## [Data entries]
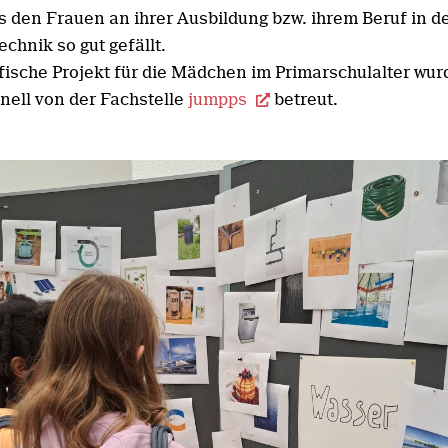
s den Frauen an ihrer Ausbildung bzw. ihrem Beruf in d
chnik so gut gefällt.
fische Projekt für die Mädchen im Primarschulalter wur
nell von der Fachstelle
jumpps
betreut.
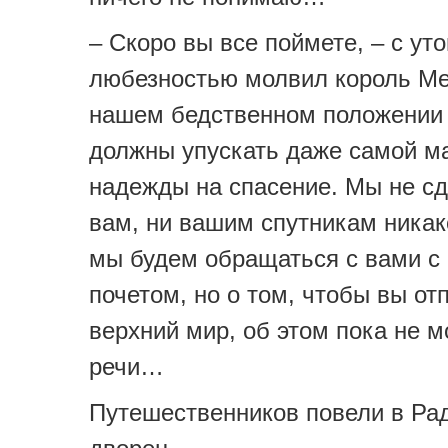
– Скоро вы все поймете, – с ут
любезностью молвил король Ме
нашем бедственном положении
должны упускать даже самой м
надежды на спасение. Мы не с
вам, ни вашим спутникам никак
мы будем обращаться с вами с
почетом, но о том, чтобы вы от
верхний мир, об этом пока не м
речи…
Путешественников повели в Ра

## [Your assignment]
Extract all of the text lines above verbatim, leaving the pictures out of your answer.

## [Finished task]
s den Frauen an ihrer Ausbildung bzw. ihrem Beruf in d
chnik so gut gefällt.
fische Projekt für die Mädchen im Primarschulalter wur
nell von der Fachstelle
jumpps
betreut.
– Скоро вы все поймете, – с ут
любезностью молвил король Ме
нашем бедственном положении
должны упускать даже самой м
надежды на спасение. Мы не с
вам, ни вашим спутникам никак
мы будем обращаться с вами с
почетом, но о том, чтобы вы от
верхний мир, об этом пока не м
речи…
Путешественников повели в Ра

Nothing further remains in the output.